Tertullian, (adv. Marium, c. v.,) Clement of Alexandria, and many
fathers of the second and third century, do not permit us to
doubt this fact. The equality of rank between these different
functionaries did not prevent their functions being, even in
their origin, distinct; they became subsequently still more so.
See Plank, Geschichte der Christ. Kirch.

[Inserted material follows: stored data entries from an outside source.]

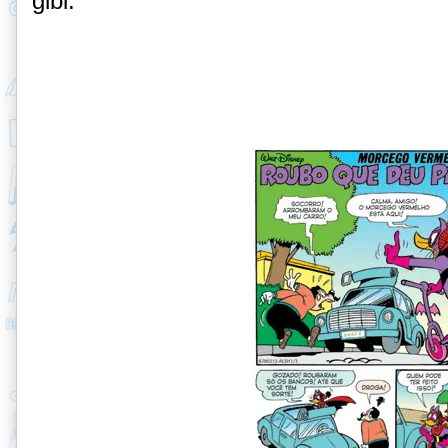
gibi.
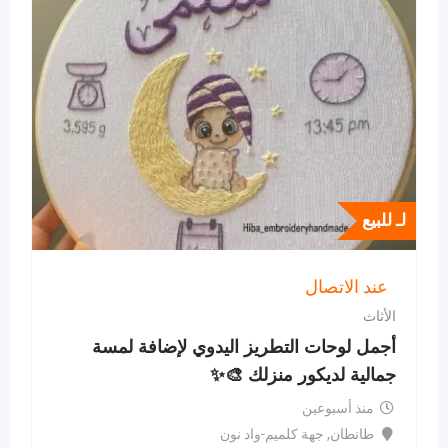
لـ للبيع
عند الاتصال
الأثاث
​أجمل لوحات التطريز اليدوي لإضافة لمسة
جمالية لديكور منزلك 🎨✨
منذ أسبوعين
طانطان
,
جهة كلميم-واد نون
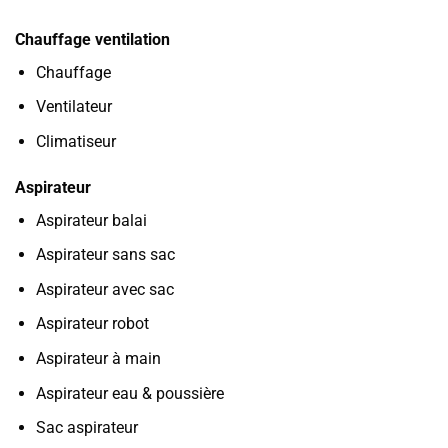
Chauffage ventilation
Chauffage
Ventilateur
Climatiseur
Aspirateur
Aspirateur balai
Aspirateur sans sac
Aspirateur avec sac
Aspirateur robot
Aspirateur à main
Aspirateur eau & poussière
Sac aspirateur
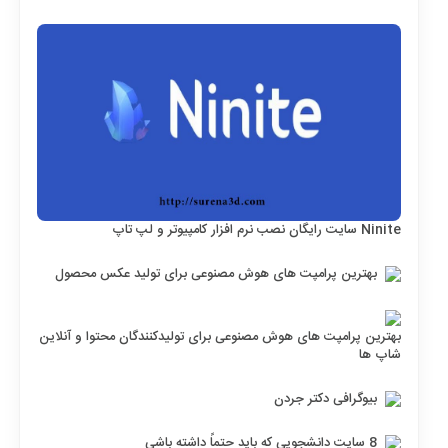
Ninite سایت رایگان نصب نرم افزار کامپیوتر و لپ تاپ
بهترین پرامپت های هوش مصنوعی برای تولید عکس محصول
بهترین پرامپت های هوش مصنوعی برای تولیدکنندگان محتوا و آنلاین
شاپ ها
بیوگرافی دکتر جردن
8 سایت دانشجویی که باید حتماً داشته باشی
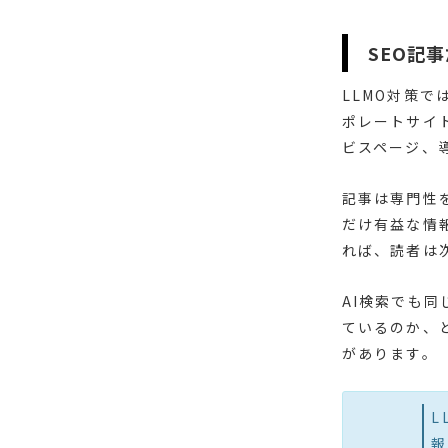
SEO記
LLMO対策
ポレートサイ
ビスページ、
記事は専門性
だけ有益な情
れば、読者は
AI検索でも
ているのか、
があります。
L
報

Verfassung., vol. i. p.
24. - G.
  
On this extremely obscure subject, which has been so much
perplexed by passion and interest, it is impossible to justify
any opinion without entering into long and controversial details.
  
It must be admitted, in opposition to Plank, that in the New
Testament, several words are sometimes indiscriminately used.
(Acts xx. v. 17, comp. with 28 Tit. i. 5 and 7. Philip. i. 1.)
But it is as clear, that as soon as we can discern the form of
church government, at a period closely bordering upon, if not
within, the apostolic age, it appears with a bishop at the head
of each community, holding some superiority over the presbyters.
Whether he was, as Gibbon from Mosheim supposes, merely an
elective head of the College of Presbyters, (for this we have, in
fact, no valid authority,) or whether his distinct functions were
established on apostolic authority, is still contested. The
universal submission to this episcopacy, in every part of the
Christian world appears to me strongly to favor the latter view.
- M.]
  
[108: Hooker's Ecclesiastical Polity, l. vii.]
  
[109: See Jerome and Titum, c. i. and Epistol. 85, (in
the Benedictine edition, 101,) and the elaborate apology of
Blondel, pro sententia Hieronymi. The ancient state, as it is
described by Jerome, of the bishop and presbyters of Alexandria,
receives a remarkable confirmation from the patriarch Eutychius,
(Annal. tom. i. p. 330, Vers Pocock;) whose testimony I know not
how to reject, in spite of all the objections of the learned
Pearson in his Vindiciae Ignatianae, part i. c. 11.]
  
[110: See the introduction to the Apocalypse. Bishops,
under the name of angels, were already instituted in the seven
cities of Asia. And yet the epistle of Clemens (which is
probably of as ancient a date) does not lead us to discover any
traces of episcopacy either at Corinth or Rome.]